## EXERCISE REQUIREMENTS
Scan the listing and work out how many lines contain the word "нужно". Nothing but the number should be given.

** Opening LISTED ENTRIES block **

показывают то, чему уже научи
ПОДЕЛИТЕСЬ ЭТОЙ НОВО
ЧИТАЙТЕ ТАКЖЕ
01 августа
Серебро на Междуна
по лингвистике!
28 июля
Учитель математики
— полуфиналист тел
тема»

** Closing LISTED ENTRIES block **
** Opening LISTED ENTRIES block **

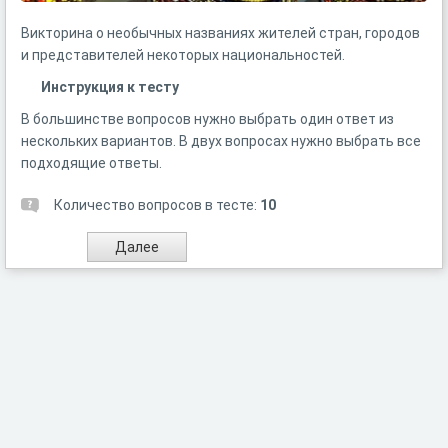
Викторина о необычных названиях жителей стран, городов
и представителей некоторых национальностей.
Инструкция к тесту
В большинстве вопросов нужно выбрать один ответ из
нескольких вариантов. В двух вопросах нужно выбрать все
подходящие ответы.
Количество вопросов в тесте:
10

** Closing LISTED ENTRIES block **

## RESULT BELOW
2